## Problem to work on:
Here are records with pictures in them. Copy all of them exactly and leave the pictures out.
========
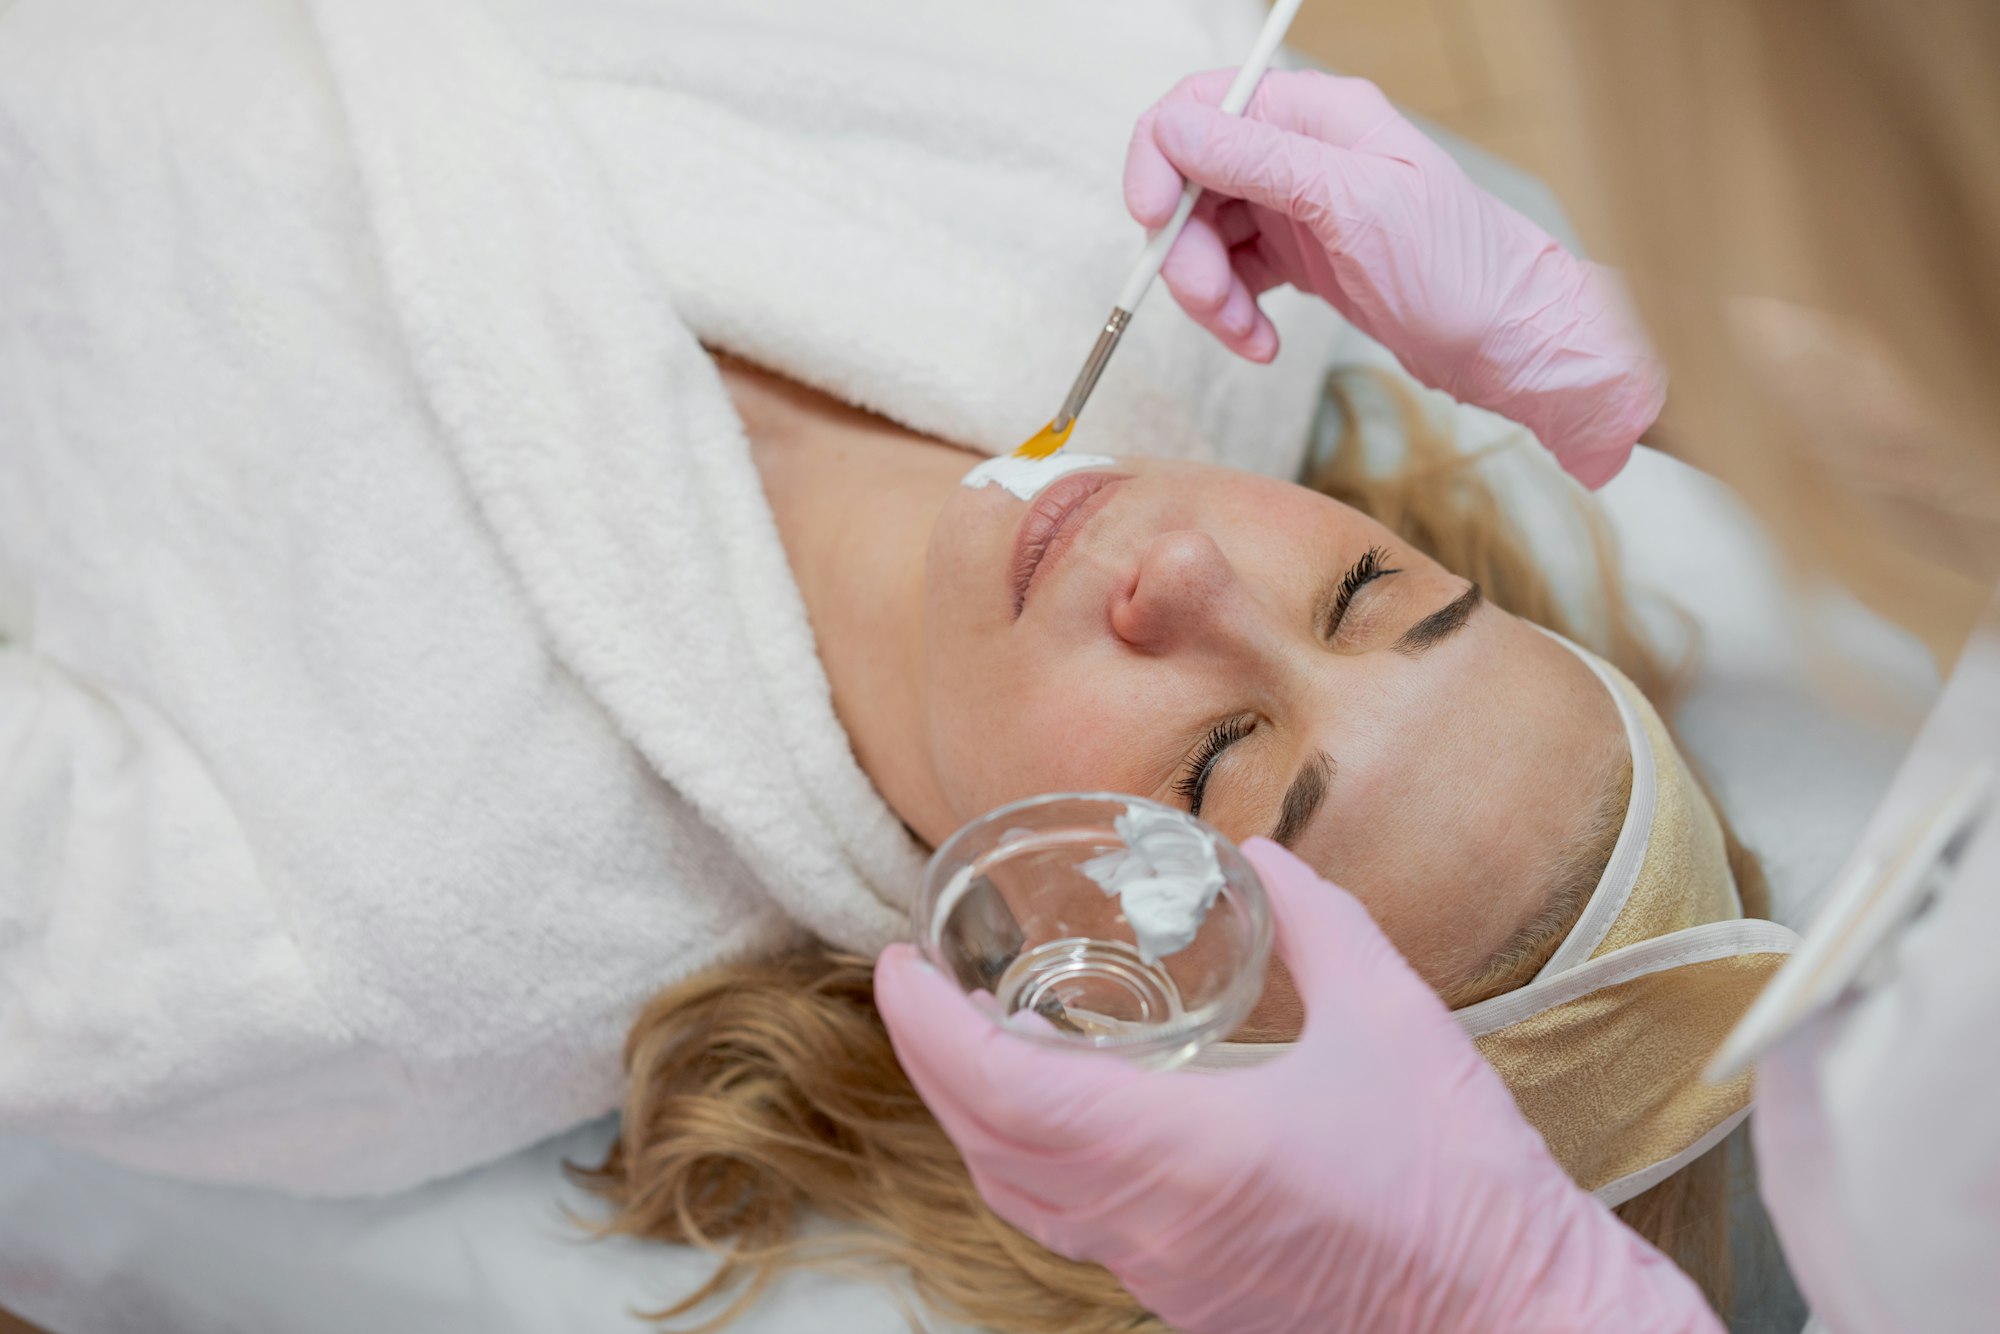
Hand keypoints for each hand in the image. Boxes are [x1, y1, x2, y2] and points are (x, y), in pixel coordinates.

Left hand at [875, 839, 1717, 1333]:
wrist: (1512, 1317)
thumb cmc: (1460, 1175)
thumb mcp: (1391, 1016)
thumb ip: (1315, 920)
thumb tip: (1258, 855)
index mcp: (1182, 1152)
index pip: (1001, 1091)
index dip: (927, 1027)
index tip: (892, 965)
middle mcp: (1146, 1223)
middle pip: (986, 1144)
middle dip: (929, 1060)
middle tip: (910, 987)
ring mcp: (1159, 1271)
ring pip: (1016, 1197)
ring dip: (969, 1116)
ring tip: (962, 1042)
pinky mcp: (1184, 1297)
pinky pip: (1064, 1228)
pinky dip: (1021, 1163)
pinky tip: (1046, 1119)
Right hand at [1124, 69, 1663, 487]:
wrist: (1510, 343)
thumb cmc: (1460, 269)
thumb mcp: (1354, 205)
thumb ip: (1260, 162)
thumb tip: (1175, 128)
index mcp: (1316, 116)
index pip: (1201, 110)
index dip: (1160, 163)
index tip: (1151, 224)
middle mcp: (1302, 154)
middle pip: (1193, 184)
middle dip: (1187, 251)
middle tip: (1212, 304)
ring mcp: (1299, 208)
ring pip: (1207, 238)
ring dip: (1210, 294)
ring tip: (1247, 338)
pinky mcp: (1301, 259)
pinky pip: (1236, 278)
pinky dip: (1234, 315)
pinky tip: (1262, 343)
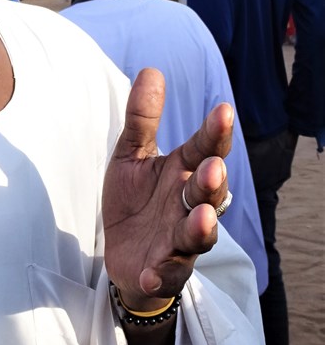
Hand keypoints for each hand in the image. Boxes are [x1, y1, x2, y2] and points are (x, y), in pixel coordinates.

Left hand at [103, 68, 232, 311]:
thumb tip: (151, 70)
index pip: (205, 148)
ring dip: (201, 227)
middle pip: (209, 192)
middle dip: (212, 181)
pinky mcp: (163, 271)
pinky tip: (152, 271)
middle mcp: (189, 205)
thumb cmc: (135, 200)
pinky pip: (167, 274)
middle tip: (211, 167)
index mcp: (184, 172)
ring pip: (198, 235)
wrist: (123, 255)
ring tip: (202, 218)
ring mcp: (179, 240)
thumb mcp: (131, 155)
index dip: (215, 133)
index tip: (222, 111)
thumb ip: (141, 119)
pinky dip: (161, 273)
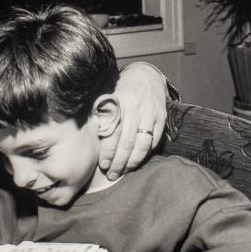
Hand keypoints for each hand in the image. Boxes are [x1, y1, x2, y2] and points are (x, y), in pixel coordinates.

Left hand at [99, 63, 167, 179]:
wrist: (146, 76)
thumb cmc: (121, 91)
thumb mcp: (109, 97)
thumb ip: (101, 115)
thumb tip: (89, 137)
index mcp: (119, 104)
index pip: (112, 133)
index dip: (107, 152)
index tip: (102, 165)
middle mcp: (135, 109)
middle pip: (127, 143)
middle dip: (118, 162)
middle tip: (111, 174)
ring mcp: (150, 114)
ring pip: (142, 145)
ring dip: (132, 162)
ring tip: (124, 171)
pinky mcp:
========
## Result below:
Hand keypoints for each hand in the image. Boxes are [x1, y1, x2, y2] and points are (x, y), in pixel coordinates.

Left hand at [875, 839, 1717, 1333]:
wrist: (1512, 1317)
thumb cmc: (1460, 1175)
thumb mcp: (1391, 1016)
thumb ip: (1315, 920)
thumb tip: (1258, 855)
index mcp: (1182, 1152)
index pip: (1001, 1091)
index dip: (927, 1027)
index tip: (892, 965)
middle mcp: (1146, 1223)
middle pip: (986, 1144)
middle dip: (929, 1060)
middle tip: (910, 987)
ring mcp: (1159, 1271)
ring pip: (1016, 1197)
ring dip: (969, 1116)
ring tip: (962, 1042)
pinky mcp: (1184, 1297)
pinky pip: (1064, 1228)
pinky dip: (1021, 1163)
pinky tip: (1046, 1119)
Right hand at [1124, 69, 1663, 487]:
wrist: (1510, 343)
thumb cmc: (1460, 269)
thumb mcp: (1354, 205)
thumb ip: (1260, 162)
thumb tip: (1175, 128)
index mcp: (1316, 116)
index pip: (1201, 110)
index dip: (1160, 163)
index tip: (1151, 224)
middle mcp: (1302, 154)
middle pip: (1193, 184)
middle dip: (1187, 251)
middle tip: (1212, 304)
ring mcp: (1299, 208)
ring pip: (1207, 238)
ring dip: (1210, 294)
ring tip: (1247, 338)
pinky mcp: (1301, 259)
pinky pip: (1236, 278)
pinky dip: (1234, 315)
pinky tip: (1262, 343)
Hand keypoints for each hand in the image. Boxes are [x1, y1, x2, y2] and points are (x, y), in pixel coordinates.

Left hand at [103, 68, 232, 311]:
thumb tip: (151, 70)
index pip: (205, 148)
ring dip: (201, 227)
middle pip: (209, 192)
middle dip: (212, 181)
pinky mcp: (163, 271)
pinky tip: (152, 271)
middle mcp: (189, 205)
thumb cmc: (135, 200)
pinky pip: (167, 274)
middle tip: (211, 167)
index mcp: (184, 172)
ring pip: (198, 235)
wrist: (123, 255)
ring tip: (202, 218)
ring mcp: (179, 240)
thumb mcp: (131, 155)
index dip: (215, 133)
index tip: (222, 111)
thumb ip: (141, 119)
pinky dip: (161, 273)
Hand keypoints for each hand in the image. Boxes are [x1, y1, x2, y2] and points are (x, y), in pixel coordinates.

Left hand at [99, 63, 167, 179]:
wrist: (146, 76)
thumb cmc: (121, 91)
thumb mcp: (109, 97)
thumb ip: (101, 115)
thumb tip: (89, 137)
index mcp: (119, 104)
index pip: (112, 133)
index dip: (107, 152)
index tip: (102, 165)
middle mcp: (135, 109)
middle pip: (127, 143)
middle dip: (118, 162)
middle tip: (111, 174)
ring mcp: (150, 114)
ring pip: (142, 145)
ring dip: (132, 162)
ring tip: (124, 171)
pinky mcp:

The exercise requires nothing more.